By Kathy Gannon, Associated Press, 2/6/2002 17:55

KARACHI, Pakistan (AP) The leading suspect in the kidnapping of Wall Street Journal reporter Daniel Pearl is a 27-year-old Briton, educated in the country's expensive private schools and described by his one-time tutor as ''a nice bloke.''

But Ahmad Omar Saeed Sheikh, also known as Sheik Omar Saeed, went on from his placid upbringing to a shadowy life of jail and reputed connections to Islamic militant groups.

Saeed was arrested in India in 1994 in connection with the kidnapping of three British backpackers in Kashmir to demand the release of Islamic militants fighting to end Indian rule in the contested Himalayan region.

Saeed was shot and wounded by police and the hostages were freed unharmed.

He spent the next five years in jail although never brought to trial and was freed after gunmen hijacked an Indian Airlines jet to Kandahar, Afghanistan, and demanded the release of Saeed and other figures.

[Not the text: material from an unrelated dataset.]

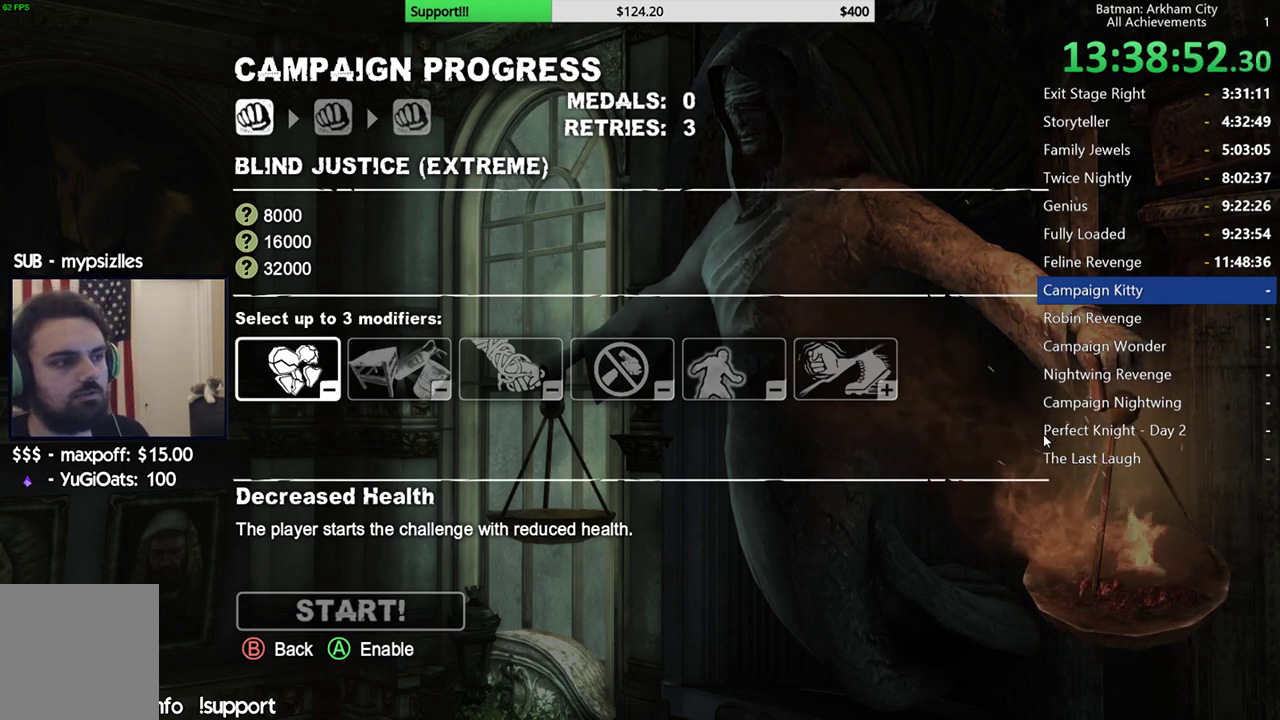
Gameplay with a controller (Xbox layout); each line is a JSON object with the inputs held at the frame after it. "events" lists button and stick changes between this image and that frame as [ms after this image, input, new state], when the widget could be followed in between. Not read: R2.
{"buttons": [], "left_stick": "center", "right_stick": "down", "events": [[233, "right_stick", "down"]]}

Saeed, a first-generation Briton, is the son of a Pakistani-born clothing merchant who lives in a London suburb and attended expensive private schools where classmates and teachers regarded him as a devoted student.

He has been described by fellow classmates and teachers as a powerfully built young man, a disciplined student and a person with a sense of humor that allowed him to laugh at himself.

On summer break from university at age 20, Saeed went to Bosnia to work with a charity. British press reports say he is believed to have developed ties there to militant Islamic groups that recruited him to fight for the secession of the Indian-ruled portion of Kashmir, the only predominantly Muslim part of India.

Saeed is believed to have links to Jaish-e-Mohammed, a radical group banned last month by Pakistani president Pervez Musharraf. The group's founder, Maulana Masood Azhar, was freed as a result of the same hijacking that got Saeed out of Indian jail.

After his arrest in 1994 his parents said he was being tortured in India and protested his innocence. They told their local newspaper, the Wanstead and Woodford Guardian, that their son was being wrongly portrayed by India.

George Paynter, who was Saeed's economics tutor at Forest School in Snaresbrook, East London, said on Wednesday: ''I'm horrified. The chap we knew was a good all round, solid and very supportive pupil.

''It is very difficult for us to understand because it isn't the Omar we knew,'' Paynter said. ''He was a nice bloke and very respectful.''

Although a devoted student who regularly received high grades, he scored only a ''D'' in Religious Studies at the school.